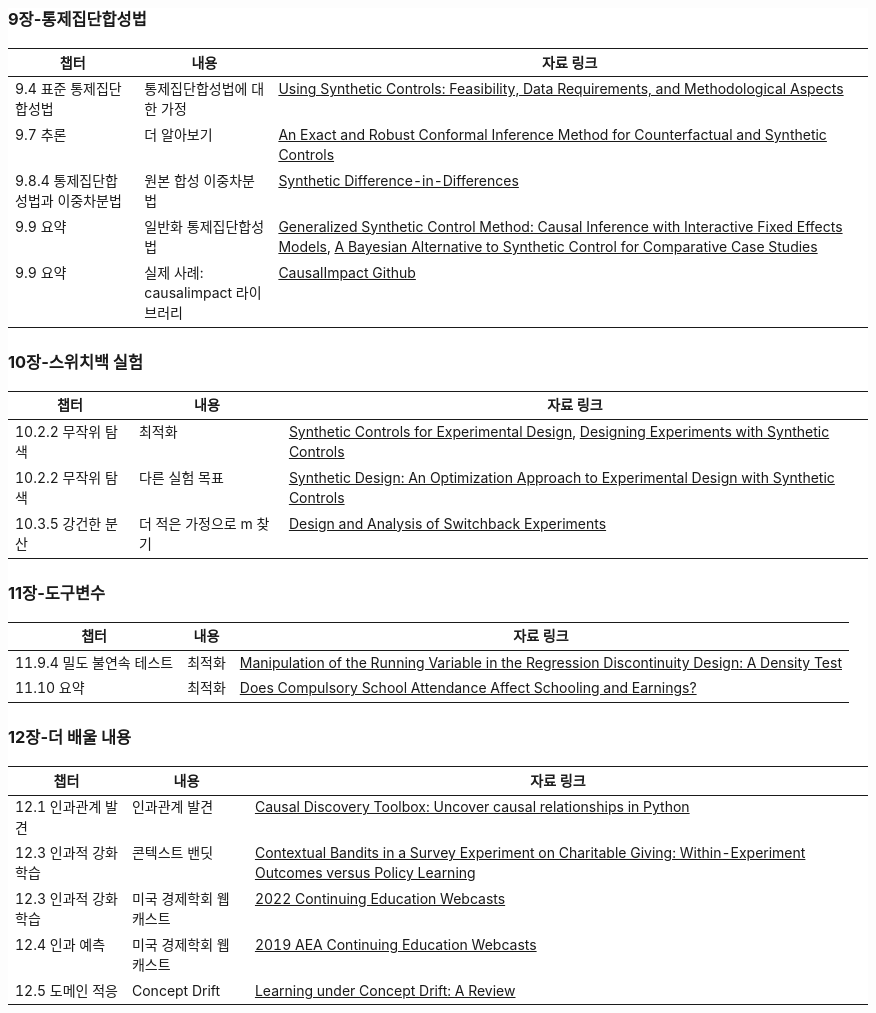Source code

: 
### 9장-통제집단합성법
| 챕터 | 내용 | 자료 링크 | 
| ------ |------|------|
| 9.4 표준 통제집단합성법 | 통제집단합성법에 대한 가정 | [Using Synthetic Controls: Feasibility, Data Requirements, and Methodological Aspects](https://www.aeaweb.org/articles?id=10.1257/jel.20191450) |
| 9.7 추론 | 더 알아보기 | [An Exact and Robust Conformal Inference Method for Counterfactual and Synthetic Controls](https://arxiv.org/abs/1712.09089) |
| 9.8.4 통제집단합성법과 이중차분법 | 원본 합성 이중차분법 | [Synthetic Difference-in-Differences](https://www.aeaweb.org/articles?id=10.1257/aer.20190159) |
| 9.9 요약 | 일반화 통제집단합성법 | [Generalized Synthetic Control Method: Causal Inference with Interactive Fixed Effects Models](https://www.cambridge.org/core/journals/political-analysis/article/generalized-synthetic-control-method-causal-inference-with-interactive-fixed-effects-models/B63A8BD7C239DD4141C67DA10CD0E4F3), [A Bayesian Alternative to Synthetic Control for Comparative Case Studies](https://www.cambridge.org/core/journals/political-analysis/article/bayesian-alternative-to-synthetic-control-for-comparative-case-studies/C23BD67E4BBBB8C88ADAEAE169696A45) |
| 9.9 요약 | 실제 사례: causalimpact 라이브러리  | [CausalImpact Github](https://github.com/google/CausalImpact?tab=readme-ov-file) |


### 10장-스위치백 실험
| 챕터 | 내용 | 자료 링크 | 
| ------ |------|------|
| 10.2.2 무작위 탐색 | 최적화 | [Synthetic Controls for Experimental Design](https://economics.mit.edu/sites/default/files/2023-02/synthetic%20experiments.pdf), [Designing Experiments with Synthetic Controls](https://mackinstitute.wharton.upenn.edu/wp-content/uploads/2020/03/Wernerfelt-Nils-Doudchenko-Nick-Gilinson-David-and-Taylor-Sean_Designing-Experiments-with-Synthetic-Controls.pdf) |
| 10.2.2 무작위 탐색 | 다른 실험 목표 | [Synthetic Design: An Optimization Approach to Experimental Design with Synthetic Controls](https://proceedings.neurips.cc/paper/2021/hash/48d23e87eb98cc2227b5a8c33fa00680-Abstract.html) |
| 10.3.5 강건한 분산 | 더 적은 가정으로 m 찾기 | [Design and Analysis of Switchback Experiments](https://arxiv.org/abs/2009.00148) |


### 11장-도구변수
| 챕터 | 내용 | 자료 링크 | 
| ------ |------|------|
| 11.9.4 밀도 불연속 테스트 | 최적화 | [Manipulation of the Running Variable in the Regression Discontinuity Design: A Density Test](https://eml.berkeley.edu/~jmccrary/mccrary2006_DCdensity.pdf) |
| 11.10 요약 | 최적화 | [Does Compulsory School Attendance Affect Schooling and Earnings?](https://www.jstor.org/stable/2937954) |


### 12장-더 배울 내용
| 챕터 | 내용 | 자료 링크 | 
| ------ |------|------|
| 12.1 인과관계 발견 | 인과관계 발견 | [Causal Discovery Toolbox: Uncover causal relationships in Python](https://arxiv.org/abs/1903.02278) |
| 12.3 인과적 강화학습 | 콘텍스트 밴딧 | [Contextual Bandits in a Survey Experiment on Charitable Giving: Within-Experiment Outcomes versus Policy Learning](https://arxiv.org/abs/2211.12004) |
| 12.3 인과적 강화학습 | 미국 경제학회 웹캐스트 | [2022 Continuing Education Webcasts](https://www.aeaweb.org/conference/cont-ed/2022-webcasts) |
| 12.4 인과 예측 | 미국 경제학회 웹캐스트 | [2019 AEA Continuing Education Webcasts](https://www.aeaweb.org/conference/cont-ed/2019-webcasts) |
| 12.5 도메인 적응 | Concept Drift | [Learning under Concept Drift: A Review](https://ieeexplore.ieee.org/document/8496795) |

==*==

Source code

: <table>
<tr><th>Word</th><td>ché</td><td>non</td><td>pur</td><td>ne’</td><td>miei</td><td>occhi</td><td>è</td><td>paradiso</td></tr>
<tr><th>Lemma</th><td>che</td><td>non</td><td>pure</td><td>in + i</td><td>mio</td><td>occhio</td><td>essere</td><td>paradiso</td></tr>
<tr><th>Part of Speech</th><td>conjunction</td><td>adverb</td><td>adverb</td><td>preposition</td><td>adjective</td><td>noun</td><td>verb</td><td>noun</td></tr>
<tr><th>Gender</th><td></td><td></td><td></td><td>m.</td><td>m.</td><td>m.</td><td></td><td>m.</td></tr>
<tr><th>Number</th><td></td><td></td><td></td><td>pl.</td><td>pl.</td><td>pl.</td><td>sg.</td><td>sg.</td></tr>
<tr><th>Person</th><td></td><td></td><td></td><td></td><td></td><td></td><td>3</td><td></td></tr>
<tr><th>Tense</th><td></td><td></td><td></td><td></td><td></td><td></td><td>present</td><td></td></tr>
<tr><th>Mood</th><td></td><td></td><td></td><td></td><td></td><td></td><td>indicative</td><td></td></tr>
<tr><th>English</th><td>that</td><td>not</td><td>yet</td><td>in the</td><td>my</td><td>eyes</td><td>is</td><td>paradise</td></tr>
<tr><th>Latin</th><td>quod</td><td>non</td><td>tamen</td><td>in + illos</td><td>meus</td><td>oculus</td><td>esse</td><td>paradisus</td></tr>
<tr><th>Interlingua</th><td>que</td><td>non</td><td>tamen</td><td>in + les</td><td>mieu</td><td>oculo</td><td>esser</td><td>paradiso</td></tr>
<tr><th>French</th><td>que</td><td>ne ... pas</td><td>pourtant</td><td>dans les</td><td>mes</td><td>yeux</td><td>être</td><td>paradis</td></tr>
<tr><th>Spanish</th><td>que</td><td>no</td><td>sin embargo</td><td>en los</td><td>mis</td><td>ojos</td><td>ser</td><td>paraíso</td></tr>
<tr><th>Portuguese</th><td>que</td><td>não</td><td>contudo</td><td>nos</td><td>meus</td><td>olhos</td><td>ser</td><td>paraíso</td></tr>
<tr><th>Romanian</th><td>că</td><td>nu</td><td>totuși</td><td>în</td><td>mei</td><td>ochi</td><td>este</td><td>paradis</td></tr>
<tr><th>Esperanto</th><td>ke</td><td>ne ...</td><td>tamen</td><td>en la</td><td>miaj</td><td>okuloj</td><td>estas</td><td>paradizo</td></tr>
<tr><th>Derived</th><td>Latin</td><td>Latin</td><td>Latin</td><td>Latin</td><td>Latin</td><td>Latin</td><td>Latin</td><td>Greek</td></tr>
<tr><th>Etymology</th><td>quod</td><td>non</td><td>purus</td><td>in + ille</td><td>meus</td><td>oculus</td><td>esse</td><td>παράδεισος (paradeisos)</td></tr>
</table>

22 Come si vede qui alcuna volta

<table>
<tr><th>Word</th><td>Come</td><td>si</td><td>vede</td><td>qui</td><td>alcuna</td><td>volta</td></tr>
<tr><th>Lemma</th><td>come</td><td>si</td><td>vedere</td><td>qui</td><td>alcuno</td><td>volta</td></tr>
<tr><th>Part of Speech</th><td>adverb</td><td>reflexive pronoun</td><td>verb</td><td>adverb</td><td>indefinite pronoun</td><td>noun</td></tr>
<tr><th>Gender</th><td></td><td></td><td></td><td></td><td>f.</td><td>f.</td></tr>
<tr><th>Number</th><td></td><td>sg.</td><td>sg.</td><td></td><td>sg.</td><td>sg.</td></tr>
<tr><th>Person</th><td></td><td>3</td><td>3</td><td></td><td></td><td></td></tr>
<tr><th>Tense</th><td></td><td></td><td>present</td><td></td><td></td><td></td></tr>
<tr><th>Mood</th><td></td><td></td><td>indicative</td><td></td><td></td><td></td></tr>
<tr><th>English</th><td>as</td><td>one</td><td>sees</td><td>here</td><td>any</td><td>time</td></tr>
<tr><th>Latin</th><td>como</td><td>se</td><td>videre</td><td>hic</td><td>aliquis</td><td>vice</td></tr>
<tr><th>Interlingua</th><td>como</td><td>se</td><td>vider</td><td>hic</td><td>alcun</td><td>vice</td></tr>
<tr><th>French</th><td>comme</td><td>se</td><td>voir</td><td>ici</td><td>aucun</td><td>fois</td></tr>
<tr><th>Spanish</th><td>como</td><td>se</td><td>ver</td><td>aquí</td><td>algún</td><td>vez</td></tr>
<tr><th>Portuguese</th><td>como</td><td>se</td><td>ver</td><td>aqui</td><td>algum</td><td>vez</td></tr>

==*==

WORK TASK: Examine the records and pull out every line where the string "volta" occurs.

RESPONSE FOR THIS EXERCISE:
22 Come si vede qui alcuna volta
<tr><th>Word</th><td>Come</td><td>si</td><td>vede</td><td>qui</td><td>alcuna</td><td>volta</td></tr>
<tr><th>Lemma</th><td>come</td><td>si</td><td>vedere</td><td>qui</td><td>alcuno</td><td>volta</td></tr>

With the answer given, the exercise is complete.